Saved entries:

* * * *

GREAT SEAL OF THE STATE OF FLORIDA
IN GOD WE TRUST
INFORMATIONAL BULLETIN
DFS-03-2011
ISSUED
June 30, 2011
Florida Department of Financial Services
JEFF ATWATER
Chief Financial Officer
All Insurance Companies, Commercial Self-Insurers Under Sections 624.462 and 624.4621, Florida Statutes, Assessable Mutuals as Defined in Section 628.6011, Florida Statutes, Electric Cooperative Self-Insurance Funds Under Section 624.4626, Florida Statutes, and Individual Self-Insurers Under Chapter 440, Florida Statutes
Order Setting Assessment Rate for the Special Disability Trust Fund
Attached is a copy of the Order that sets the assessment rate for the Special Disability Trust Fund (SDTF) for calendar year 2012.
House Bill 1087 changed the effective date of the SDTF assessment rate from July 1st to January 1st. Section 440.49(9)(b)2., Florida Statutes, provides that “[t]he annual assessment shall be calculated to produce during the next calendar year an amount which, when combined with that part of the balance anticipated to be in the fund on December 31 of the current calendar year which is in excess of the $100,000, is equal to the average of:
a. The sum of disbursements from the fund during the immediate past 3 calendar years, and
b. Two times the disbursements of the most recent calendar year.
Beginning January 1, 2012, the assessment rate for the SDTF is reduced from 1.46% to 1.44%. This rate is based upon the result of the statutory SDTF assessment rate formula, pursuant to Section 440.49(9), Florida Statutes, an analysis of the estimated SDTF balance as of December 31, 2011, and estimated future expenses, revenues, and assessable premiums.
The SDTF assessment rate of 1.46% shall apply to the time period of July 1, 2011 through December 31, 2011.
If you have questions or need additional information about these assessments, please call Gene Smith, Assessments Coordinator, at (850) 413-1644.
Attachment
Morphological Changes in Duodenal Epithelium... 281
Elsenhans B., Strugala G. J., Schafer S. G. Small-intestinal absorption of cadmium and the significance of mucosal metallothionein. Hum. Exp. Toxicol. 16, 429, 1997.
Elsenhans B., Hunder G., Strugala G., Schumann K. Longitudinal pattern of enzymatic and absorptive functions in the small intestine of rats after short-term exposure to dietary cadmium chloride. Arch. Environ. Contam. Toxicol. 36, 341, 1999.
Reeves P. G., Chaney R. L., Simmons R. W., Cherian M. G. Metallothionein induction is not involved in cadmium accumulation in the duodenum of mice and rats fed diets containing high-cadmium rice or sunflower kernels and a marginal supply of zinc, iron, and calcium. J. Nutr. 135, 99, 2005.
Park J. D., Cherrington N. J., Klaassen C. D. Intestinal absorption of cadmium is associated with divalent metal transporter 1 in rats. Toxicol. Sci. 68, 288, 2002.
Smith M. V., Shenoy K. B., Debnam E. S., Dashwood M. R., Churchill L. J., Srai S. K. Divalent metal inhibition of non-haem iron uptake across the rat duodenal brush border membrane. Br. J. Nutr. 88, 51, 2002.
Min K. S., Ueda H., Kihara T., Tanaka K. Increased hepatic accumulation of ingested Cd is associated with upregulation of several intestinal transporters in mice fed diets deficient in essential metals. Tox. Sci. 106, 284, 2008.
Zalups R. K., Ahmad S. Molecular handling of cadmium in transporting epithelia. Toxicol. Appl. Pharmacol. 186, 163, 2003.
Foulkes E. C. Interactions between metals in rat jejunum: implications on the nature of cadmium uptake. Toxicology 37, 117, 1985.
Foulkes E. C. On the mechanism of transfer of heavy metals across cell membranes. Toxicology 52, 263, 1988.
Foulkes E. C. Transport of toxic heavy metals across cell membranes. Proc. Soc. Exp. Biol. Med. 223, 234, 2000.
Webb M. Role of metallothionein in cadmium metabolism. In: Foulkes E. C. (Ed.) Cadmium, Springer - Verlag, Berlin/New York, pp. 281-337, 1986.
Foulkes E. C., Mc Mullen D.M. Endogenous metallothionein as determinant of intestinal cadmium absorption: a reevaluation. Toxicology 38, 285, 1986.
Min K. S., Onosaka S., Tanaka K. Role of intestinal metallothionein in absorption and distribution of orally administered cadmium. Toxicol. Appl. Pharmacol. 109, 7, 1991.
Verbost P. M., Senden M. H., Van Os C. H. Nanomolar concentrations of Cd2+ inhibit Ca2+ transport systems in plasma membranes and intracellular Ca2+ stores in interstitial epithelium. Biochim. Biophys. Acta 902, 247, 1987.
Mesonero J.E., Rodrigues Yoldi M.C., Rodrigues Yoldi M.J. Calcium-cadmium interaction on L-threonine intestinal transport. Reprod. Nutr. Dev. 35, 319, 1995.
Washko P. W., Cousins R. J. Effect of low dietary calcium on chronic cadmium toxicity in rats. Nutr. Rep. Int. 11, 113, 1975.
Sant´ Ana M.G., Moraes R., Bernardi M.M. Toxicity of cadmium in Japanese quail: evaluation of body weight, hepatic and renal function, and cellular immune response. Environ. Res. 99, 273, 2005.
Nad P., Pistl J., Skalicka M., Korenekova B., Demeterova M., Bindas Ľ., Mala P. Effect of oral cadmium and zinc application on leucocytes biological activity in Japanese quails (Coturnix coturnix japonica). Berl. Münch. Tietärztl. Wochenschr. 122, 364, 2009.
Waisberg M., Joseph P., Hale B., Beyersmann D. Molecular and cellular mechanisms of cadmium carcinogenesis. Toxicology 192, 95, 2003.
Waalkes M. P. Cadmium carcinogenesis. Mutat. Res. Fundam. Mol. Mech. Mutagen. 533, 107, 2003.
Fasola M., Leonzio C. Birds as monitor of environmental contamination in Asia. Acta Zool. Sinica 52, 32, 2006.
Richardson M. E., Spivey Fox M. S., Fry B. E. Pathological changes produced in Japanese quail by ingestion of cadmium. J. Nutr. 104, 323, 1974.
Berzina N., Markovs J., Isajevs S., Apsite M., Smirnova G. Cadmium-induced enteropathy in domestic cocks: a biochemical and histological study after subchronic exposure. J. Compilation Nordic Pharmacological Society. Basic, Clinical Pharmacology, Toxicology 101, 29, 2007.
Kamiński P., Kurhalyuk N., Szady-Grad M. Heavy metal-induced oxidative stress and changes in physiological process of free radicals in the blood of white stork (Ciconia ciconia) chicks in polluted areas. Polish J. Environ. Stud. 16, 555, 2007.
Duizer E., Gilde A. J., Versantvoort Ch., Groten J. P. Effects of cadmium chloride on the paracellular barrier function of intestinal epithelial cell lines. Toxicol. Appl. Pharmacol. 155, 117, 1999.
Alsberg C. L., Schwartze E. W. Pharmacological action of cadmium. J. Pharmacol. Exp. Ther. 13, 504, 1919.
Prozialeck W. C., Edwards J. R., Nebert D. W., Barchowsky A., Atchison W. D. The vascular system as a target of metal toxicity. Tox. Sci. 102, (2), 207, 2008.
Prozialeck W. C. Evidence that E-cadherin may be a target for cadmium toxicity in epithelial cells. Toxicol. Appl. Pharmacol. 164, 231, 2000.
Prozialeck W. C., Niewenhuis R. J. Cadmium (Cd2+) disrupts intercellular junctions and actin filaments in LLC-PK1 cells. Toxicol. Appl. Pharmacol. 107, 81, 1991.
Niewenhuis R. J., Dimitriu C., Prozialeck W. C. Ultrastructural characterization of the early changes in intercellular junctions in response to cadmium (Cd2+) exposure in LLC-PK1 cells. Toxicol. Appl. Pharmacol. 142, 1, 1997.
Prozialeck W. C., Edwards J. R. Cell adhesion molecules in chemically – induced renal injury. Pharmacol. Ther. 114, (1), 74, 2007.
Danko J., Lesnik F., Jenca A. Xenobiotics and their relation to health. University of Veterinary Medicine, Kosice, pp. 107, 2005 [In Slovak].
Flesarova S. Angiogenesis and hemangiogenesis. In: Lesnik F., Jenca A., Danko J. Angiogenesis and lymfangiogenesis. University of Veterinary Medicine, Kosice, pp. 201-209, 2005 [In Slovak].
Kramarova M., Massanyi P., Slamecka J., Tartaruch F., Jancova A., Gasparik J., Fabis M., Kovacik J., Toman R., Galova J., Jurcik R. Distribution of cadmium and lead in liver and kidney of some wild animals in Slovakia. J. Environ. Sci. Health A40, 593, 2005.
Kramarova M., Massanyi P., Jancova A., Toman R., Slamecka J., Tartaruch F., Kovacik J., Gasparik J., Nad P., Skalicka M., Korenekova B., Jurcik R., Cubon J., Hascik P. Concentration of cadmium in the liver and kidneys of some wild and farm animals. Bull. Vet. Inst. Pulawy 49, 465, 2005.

* * * *

## YOUR ASSIGNMENT
Go through the entries above, and wherever a line holds the word "Jenca", copy that line.

## OUTPUT BELOW
Danko J., Lesnik F., Jenca A. Xenobiotics and their relation to health. University of Veterinary Medicine, Kosice, pp. 107, 2005 [In Slovak].
Flesarova S. Angiogenesis and hemangiogenesis. In: Lesnik F., Jenca A., Danko J. Angiogenesis and lymfangiogenesis. University of Veterinary Medicine, Kosice, pp. 201-209, 2005 [In Slovak].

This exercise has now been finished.